WRITTEN TASK
Transcribe the full passage on the carculator life cycle assessment of passenger cars, word for word and without any changes.
***** TEXT BLOCK *****
Reducing the climate impacts of passenger cars has a high priority on the political agenda, especially in the EU. However, there is disagreement on how this can best be achieved – with battery or fuel cell electric vehicles, or rather with combustion engine vehicles using electricity-based synthetic liquid fuels. To answer this question and to quantify potential environmental co-benefits and trade-offs, this paper introduces carculator, a Python library to conduct environmental life cycle assessments of current and future passenger vehicles. Because carculator is open-source and equipped with an easy-to-use online graphical user interface, it produces context-specific results, deemed more relevant than results otherwise published in more static formats. carculator supports for several powertrains, vehicle size categories and fuel types, for any year between 2000 and 2050, as well as error propagation from input parameters. We demonstrate carculator with an analysis of the expected evolution of life cycle greenhouse gas emissions of hybrid vehicles powered by fossil or synthetic gasoline and battery electric vehicles between 2020 and 2050, for all European countries and Brazil, China, India, Japan and the United States. Results show that current battery electric vehicles perform better than gasoline-powered vehicles in 26 out of the 35 countries considered. In the future, electricity-based synthetic fuels show the potential to reduce climate impacts due to the expected massive decarbonization of electricity supply. However, due to their comparatively inefficient supply and use, limited renewable resources represent a challenge and should better be used for other purposes.
***** LISTED ENTRIES *****
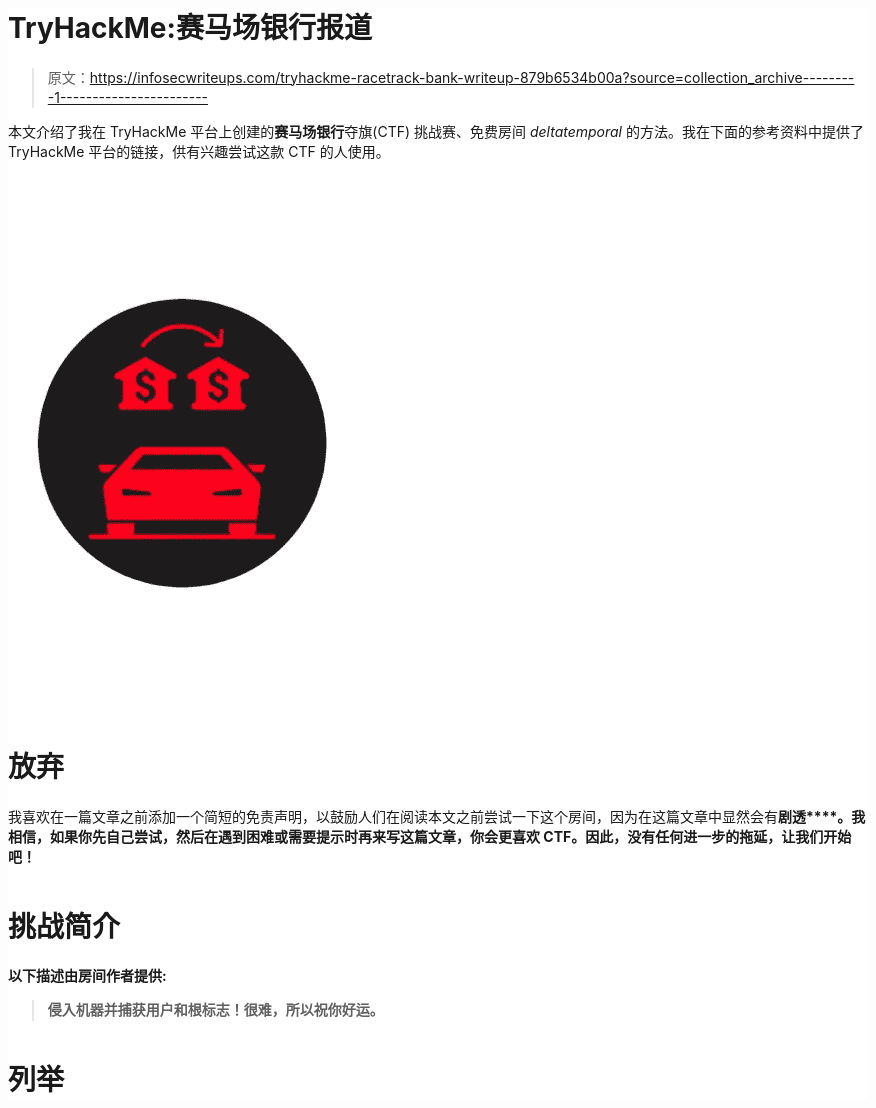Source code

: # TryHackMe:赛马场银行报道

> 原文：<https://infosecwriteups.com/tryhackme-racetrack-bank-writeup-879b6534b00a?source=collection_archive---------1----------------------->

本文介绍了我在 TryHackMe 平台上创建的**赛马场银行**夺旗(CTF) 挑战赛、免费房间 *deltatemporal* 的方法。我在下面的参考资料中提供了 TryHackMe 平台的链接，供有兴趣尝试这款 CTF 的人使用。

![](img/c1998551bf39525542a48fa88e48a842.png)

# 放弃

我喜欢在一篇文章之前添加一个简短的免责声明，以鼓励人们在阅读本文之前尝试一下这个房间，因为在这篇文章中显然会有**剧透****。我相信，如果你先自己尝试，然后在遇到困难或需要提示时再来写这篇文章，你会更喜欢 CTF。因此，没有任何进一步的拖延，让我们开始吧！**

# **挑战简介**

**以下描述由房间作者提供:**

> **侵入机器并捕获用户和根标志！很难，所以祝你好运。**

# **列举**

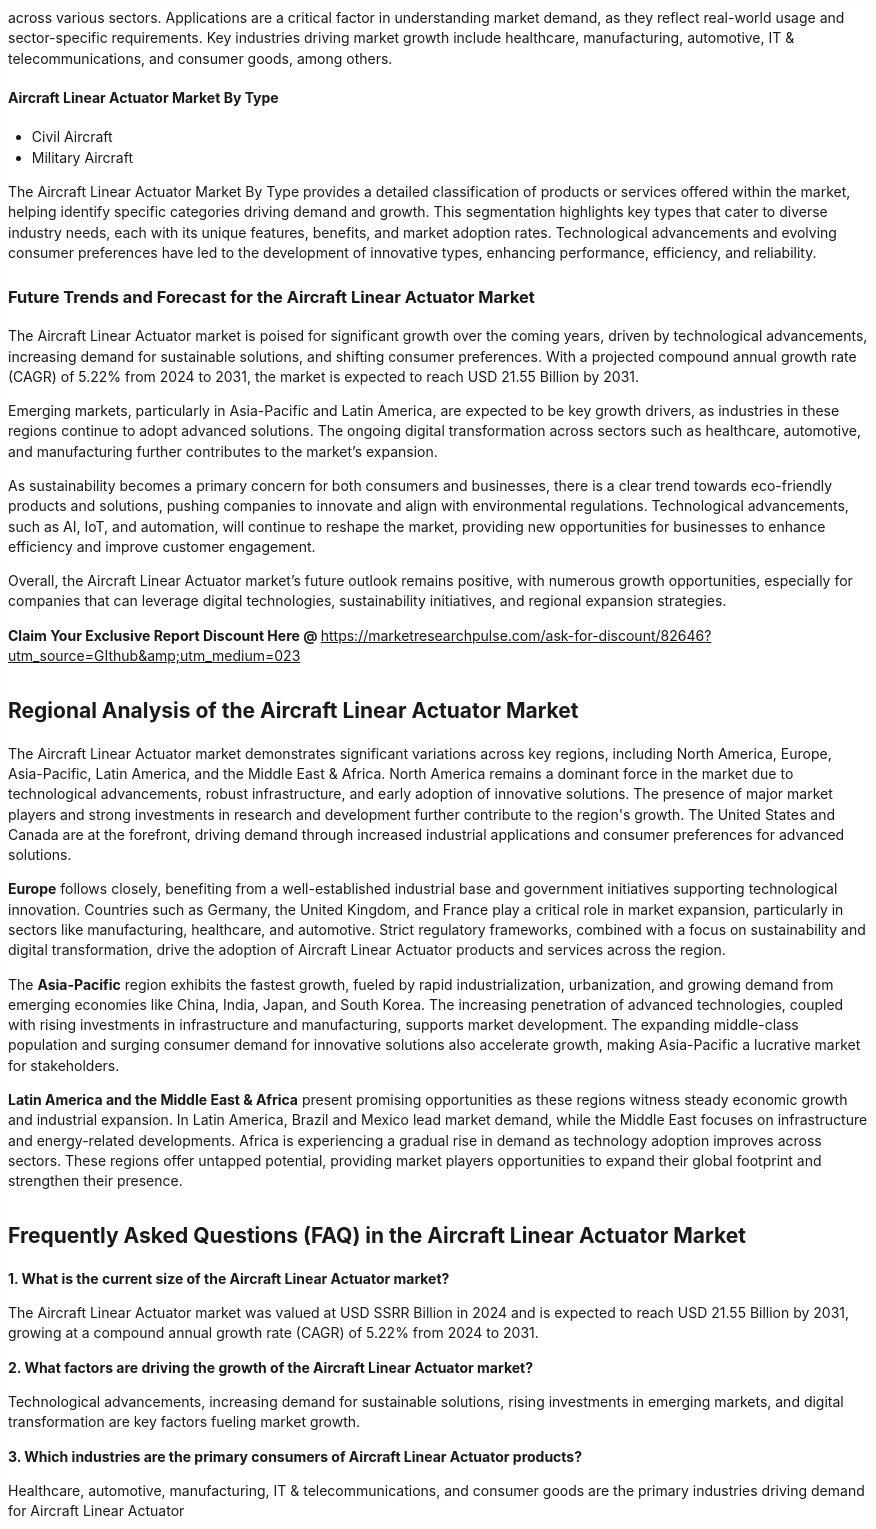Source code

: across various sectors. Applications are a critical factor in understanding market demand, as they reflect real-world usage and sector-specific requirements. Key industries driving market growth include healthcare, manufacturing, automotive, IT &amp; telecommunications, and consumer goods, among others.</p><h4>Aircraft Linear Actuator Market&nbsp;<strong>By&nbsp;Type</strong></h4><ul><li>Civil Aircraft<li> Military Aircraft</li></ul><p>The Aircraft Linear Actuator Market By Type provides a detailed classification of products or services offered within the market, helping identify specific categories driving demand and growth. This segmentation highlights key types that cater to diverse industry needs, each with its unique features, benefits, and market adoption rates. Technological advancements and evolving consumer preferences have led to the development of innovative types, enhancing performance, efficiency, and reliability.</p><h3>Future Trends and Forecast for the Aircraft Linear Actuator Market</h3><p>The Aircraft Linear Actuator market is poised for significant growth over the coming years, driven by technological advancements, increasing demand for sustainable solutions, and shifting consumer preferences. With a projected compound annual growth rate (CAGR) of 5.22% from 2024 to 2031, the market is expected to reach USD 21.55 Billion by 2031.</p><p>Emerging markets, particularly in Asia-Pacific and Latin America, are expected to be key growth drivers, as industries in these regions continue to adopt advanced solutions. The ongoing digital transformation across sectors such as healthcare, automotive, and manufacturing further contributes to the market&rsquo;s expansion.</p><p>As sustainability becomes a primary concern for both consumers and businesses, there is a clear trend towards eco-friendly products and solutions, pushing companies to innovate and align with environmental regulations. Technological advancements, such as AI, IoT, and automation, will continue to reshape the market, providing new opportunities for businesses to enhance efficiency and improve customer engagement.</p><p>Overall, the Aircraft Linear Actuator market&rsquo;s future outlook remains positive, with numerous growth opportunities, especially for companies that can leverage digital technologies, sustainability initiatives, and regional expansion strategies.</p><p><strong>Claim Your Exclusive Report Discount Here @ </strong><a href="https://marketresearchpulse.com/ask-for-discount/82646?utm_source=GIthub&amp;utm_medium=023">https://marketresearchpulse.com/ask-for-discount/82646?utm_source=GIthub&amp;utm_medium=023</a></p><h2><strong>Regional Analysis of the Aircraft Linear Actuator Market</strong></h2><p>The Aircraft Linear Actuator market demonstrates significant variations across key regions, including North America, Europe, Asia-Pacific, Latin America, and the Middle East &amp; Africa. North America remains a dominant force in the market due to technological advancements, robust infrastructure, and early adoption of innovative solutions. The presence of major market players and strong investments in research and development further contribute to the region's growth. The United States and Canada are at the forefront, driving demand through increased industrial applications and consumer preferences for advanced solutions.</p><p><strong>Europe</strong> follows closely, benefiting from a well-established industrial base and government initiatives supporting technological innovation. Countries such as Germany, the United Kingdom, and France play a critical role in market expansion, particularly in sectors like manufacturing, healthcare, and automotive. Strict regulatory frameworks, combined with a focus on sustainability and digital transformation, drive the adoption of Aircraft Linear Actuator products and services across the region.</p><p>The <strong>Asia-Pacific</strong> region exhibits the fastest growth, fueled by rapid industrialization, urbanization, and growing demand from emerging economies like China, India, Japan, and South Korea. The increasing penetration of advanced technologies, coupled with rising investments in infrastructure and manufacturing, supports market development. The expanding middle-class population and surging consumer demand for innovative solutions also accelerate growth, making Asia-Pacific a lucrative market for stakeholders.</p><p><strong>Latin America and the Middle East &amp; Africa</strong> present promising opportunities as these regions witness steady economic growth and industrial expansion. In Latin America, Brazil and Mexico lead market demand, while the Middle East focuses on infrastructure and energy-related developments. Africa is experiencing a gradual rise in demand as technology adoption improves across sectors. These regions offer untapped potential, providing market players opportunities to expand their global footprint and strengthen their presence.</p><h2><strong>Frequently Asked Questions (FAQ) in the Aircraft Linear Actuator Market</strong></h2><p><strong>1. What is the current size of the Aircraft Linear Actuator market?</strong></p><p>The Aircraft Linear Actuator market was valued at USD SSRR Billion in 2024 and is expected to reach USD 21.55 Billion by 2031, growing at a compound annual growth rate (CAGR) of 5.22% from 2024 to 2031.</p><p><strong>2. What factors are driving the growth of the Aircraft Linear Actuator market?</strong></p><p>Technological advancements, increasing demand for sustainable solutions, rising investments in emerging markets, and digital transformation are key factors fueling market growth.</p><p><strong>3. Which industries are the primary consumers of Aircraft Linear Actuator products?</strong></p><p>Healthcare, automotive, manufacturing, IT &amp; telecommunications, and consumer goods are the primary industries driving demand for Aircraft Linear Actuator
*****
EXERCISE RESPONSE
Reducing the climate impacts of passenger cars has a high priority on the political agenda, especially in the EU. However, there is disagreement on how this can best be achieved – with battery or fuel cell electric vehicles, or rather with combustion engine vehicles using electricity-based synthetic liquid fuels. To answer this question and to quantify potential environmental co-benefits and trade-offs, this paper introduces carculator, a Python library to conduct environmental life cycle assessments of current and future passenger vehicles. Because carculator is open-source and equipped with an easy-to-use online graphical user interface, it produces context-specific results, deemed more relevant than results otherwise published in more static formats. carculator supports for several powertrains, vehicle size categories and fuel types, for any year between 2000 and 2050, as well as error propagation from input parameters. We demonstrate carculator with an analysis of the expected evolution of life cycle greenhouse gas emissions of hybrid vehicles powered by fossil or synthetic gasoline and battery electric vehicles between 2020 and 2050, for all European countries and Brazil, China, India, Japan and the United States. Results show that current battery electric vehicles perform better than gasoline-powered vehicles in 26 out of the 35 countries considered. In the future, electricity-based synthetic fuels show the potential to reduce climate impacts due to the expected massive decarbonization of electricity supply. However, due to their comparatively inefficient supply and use, limited renewable resources represent a challenge and should better be used for other purposes.